Trump’s lying must be understood within a broader attack on the fundamentals of education and democracy itself … Trump’s lying undermines the public’s grip on language, evidence, facts and informed judgment, and in doing so promotes a form of civic illiteracy in which words and meaning no longer matter. Depriving the public of the capacity for critical analysis and discerning the truth from lies does more than empty politics of any meaning, it also undermines democracy.

Our Responsibility as Educators

Higher education cannot ignore the creeping normalization of deceit or the maligning of its purposes of advancing learning, individual and community agency, identity and well-being, and civic engagement in seeking a common good. Higher education cannot risk turning its attention away, as though what we currently see is a melodrama which will run its course. To assume that we will return to “normalcy” eventually, or just after the next election, would be to run the risk, by silence, that the drama has indeed already become a replacement for reality.

Our responsibility as educators committed to the promise of learning for all -- to the valuing of whole persons as they exercise their agency to pursue inquiry, to their inalienable right to happiness, to their well-being -- is that we must not harbor silence. Ignorance, hatred, racism, misogyny and deceit are not part of a public dialogue that will create the kind of education our institutional missions champion or the democracy our country should promise -- and should be striving to, even haltingly, realize. The comments that deceive and offend (and the supportive, pernicious silence that echoes them) are repugnant. In a democracy, they must be called out.

Higher education cannot abide by the promulgation of ignorance and ill will. The academy must claim its long-earned voice, must represent the values of critical thought built long ago into our institutional mission statements. In response to uncritical belief and the demands of authority, the enlightenment and the emergence centuries ago in this nation of democratic polity ensured that the voice of higher education would assert itself as a distinct dimension of our society and culture. While not above or better than others, we must recognize the duty and responsibility that accompany privilege -- and not fail to speak to what we know is false, immoral, callous and hateful.

Presidents, campus leaders, each faculty and staff member, and every student in a learning community can use their professional, public and familial venues, friendship circles and Facebook pages in which they are given voice to speak out to write and protest -- to have the courage to confront falsehoods by having explored themselves the claim and the evidence. They must decry the inclination to remain silent so as not to offend. Falsehoods, deceit and bigotry are not the presentation of balanced or alternative rational opinions or perspectives. And courtesy doesn’t extend to hate.

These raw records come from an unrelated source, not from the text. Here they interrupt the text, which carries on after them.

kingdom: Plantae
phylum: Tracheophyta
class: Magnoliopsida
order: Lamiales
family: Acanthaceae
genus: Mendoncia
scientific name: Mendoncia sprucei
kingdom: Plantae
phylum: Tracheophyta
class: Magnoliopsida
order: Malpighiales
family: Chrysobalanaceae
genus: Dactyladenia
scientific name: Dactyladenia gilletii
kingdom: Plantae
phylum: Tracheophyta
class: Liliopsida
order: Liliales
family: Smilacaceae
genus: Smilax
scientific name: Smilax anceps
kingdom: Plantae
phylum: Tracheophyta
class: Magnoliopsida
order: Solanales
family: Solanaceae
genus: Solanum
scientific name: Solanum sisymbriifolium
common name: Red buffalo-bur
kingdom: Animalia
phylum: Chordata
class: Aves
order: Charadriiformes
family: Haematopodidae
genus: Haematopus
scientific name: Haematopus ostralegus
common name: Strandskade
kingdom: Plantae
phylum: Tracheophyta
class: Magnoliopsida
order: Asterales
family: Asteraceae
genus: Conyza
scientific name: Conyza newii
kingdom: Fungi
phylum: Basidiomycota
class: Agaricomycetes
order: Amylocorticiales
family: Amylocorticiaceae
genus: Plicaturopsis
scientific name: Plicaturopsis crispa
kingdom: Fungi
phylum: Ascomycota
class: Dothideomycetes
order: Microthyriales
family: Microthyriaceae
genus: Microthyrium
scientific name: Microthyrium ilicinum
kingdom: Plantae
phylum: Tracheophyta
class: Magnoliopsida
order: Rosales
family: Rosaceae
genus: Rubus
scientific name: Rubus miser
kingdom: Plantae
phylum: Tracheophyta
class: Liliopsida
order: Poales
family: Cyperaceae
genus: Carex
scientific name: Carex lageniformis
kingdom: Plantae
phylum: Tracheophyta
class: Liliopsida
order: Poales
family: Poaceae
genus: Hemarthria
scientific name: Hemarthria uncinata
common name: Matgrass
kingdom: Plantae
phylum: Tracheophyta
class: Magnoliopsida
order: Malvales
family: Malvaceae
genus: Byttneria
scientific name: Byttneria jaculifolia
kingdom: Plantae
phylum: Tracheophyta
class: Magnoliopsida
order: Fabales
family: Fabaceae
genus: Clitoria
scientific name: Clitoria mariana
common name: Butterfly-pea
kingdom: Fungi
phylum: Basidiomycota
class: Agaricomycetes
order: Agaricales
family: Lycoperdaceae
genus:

On campuses, faculty members, in every course or discussion, can seek opportunities to engage students with what counts as evidence in that particular area of inquiry, in what a cogent argument looks like and in what critical assessment or critique means and requires. Doing so can be repeated and reinforced. Those lessons -- be they in economics, the first-year seminar, political science, geophysics, an advising session or the institutional administration’s articulation of the justification of a policy -- are transferrable. They shape the boundaries of what is and can be known. They are at the very core of what and why we teach -- why, in fact, we have colleges and universities.

As educators and as educational institutions, we cannot risk failing to speak -- to assert what we do value and to challenge deceit, ignorance and bigotry at a time when the very fabric of our democracy is frayed, if not unraveling. We cannot risk silence.